▶ EXERCISE REQUIREMENTS:
Convert the stretch of the data that opens with the line containing "Advertisement" and closes with the line containing "50.o aniversario Hospital de" into a Markdown table with the columns Row and Line, numbering each line and skipping any blank ones. Leave the pictures out of the table.

▶ INFORMATION SUPPLIED:

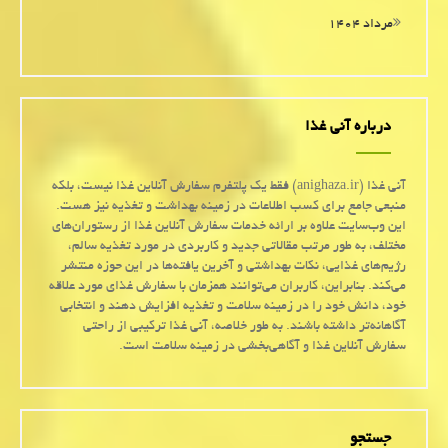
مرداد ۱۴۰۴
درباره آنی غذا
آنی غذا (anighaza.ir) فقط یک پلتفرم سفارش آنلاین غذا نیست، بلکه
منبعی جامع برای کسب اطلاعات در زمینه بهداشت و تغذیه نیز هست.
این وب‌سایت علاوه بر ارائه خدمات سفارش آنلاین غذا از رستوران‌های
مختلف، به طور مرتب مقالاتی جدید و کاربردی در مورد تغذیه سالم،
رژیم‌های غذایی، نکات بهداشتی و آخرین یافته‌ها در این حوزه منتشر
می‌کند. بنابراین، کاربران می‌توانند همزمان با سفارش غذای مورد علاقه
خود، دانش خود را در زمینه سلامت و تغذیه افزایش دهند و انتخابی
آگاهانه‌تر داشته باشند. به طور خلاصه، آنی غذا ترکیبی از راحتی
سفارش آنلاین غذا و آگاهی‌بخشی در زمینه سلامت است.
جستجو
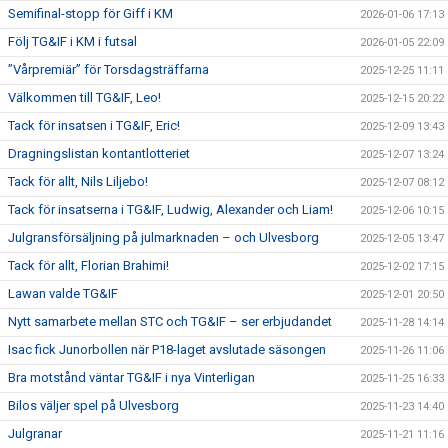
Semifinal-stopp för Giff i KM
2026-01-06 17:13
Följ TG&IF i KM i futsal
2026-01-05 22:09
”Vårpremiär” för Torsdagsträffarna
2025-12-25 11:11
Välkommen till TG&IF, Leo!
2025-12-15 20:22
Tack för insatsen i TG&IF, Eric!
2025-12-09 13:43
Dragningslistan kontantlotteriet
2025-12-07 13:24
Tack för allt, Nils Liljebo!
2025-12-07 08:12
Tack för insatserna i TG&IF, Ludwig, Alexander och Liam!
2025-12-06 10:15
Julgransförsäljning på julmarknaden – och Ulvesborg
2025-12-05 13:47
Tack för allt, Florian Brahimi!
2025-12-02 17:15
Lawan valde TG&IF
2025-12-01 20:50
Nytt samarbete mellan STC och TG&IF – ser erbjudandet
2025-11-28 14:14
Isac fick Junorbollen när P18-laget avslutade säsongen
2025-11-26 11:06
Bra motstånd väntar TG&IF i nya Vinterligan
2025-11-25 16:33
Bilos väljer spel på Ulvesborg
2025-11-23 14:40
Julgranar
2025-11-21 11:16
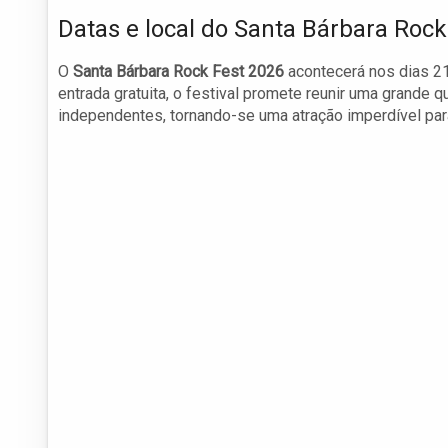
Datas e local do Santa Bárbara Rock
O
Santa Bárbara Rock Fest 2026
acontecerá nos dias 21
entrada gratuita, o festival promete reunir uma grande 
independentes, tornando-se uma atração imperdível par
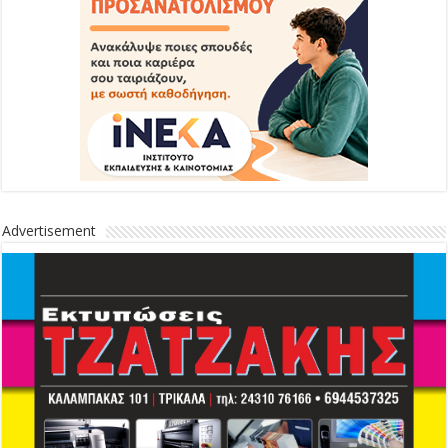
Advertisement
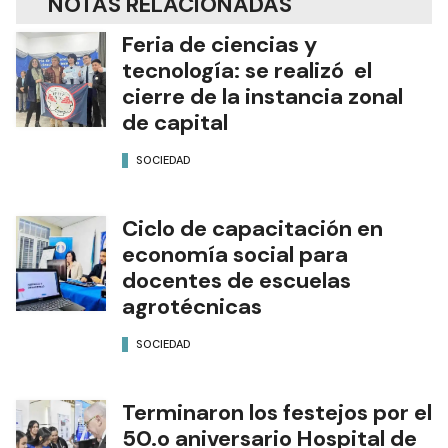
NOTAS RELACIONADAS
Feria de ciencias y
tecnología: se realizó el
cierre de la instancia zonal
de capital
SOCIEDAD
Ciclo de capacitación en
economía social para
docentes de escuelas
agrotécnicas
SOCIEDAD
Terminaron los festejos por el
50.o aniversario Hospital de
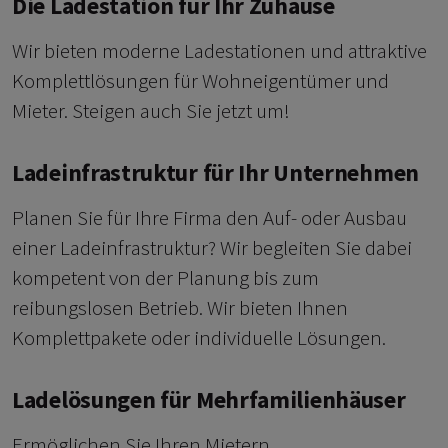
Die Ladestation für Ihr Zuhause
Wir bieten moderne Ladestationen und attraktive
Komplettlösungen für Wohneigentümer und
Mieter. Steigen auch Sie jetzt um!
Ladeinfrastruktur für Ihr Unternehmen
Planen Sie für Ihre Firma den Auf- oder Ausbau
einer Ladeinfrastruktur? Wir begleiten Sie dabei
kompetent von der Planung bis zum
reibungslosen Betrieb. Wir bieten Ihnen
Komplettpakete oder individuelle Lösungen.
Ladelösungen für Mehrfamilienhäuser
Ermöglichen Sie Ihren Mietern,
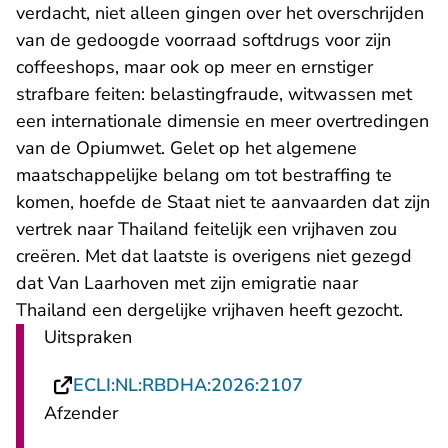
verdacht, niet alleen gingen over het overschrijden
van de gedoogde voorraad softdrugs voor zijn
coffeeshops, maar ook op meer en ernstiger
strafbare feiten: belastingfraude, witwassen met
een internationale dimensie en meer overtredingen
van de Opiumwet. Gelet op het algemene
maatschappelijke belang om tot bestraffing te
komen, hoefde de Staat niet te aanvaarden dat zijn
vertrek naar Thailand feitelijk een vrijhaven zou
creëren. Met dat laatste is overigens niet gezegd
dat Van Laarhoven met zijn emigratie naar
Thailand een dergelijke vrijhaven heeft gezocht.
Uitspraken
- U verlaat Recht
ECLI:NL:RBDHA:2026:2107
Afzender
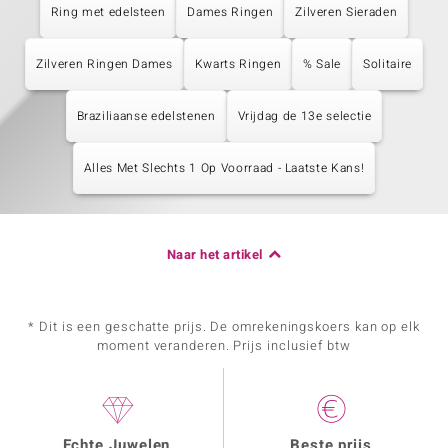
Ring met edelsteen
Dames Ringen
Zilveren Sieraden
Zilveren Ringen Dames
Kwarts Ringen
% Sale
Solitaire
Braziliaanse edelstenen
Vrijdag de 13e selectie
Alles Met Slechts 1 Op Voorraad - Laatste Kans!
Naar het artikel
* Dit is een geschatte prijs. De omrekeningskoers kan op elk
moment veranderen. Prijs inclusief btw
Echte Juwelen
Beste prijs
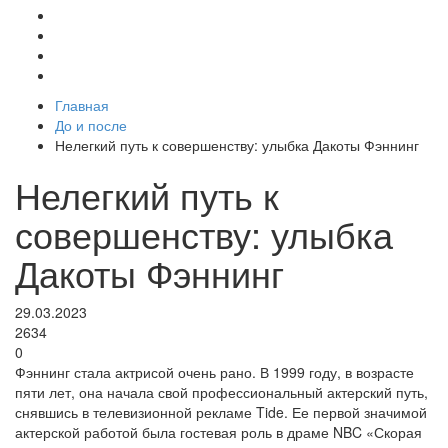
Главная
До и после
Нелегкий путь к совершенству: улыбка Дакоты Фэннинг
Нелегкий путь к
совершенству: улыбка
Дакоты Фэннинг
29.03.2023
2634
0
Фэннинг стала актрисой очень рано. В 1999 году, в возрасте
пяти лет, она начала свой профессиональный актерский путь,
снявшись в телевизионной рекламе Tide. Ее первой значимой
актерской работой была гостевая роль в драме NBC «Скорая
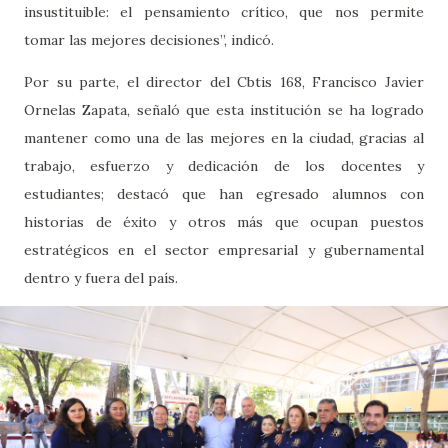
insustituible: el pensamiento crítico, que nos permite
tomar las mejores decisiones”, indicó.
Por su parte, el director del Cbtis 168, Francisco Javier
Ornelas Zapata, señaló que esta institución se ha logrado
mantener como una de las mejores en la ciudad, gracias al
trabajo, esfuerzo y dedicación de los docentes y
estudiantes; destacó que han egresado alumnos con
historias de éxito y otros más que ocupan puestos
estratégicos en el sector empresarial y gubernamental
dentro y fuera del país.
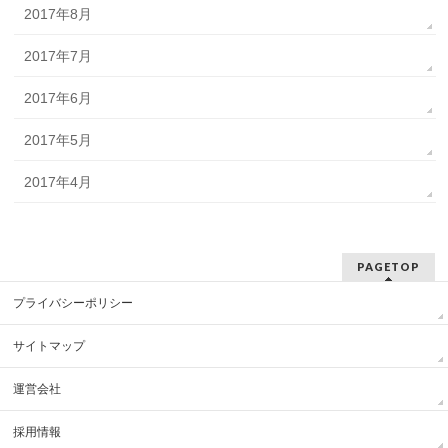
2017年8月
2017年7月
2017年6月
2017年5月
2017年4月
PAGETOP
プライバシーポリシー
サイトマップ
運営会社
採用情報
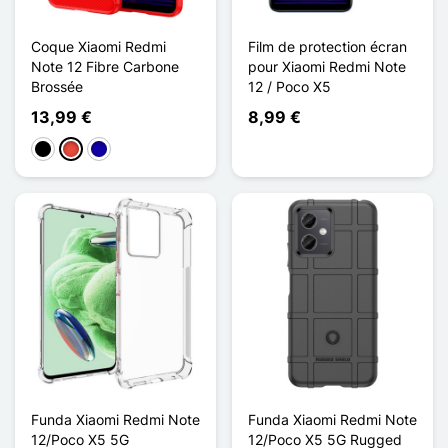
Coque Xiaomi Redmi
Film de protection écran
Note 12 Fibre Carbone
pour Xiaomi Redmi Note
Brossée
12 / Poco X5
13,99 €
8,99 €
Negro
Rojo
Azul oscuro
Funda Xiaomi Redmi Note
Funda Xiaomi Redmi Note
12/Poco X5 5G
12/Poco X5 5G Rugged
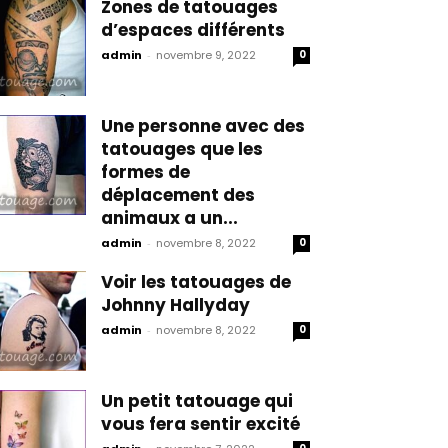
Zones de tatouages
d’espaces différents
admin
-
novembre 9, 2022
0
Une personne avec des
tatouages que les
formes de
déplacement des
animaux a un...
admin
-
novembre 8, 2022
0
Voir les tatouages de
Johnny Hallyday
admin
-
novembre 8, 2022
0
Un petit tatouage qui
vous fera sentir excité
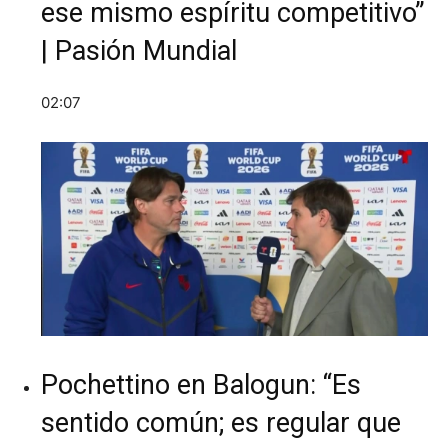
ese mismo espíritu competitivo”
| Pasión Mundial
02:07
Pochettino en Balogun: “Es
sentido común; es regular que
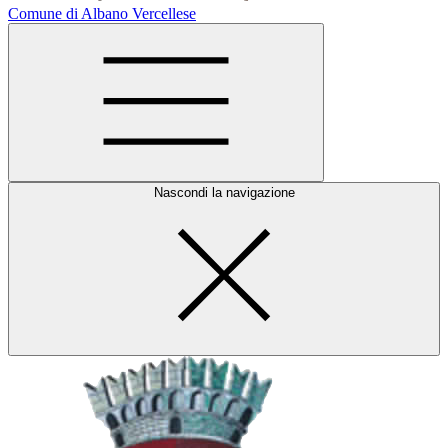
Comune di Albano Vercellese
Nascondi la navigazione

▶ OUTPUT OF THE TASK:
| Row | Line |
|---|---|
| 1 | Advertisement |
| 2 | NOTAS RELACIONADAS |
| 3 | Feria de ciencias y |
| 4 | tecnología: se realizó el |
| 5 | cierre de la instancia zonal |
| 6 | de capital |
| 7 | SOCIEDAD |
| 8 | Ciclo de capacitación en |
| 9 | economía social para |
| 10 | docentes de escuelas |
| 11 | agrotécnicas |
| 12 | SOCIEDAD |
| 13 | Terminaron los festejos por el |
| 14 | 50.o aniversario Hospital de |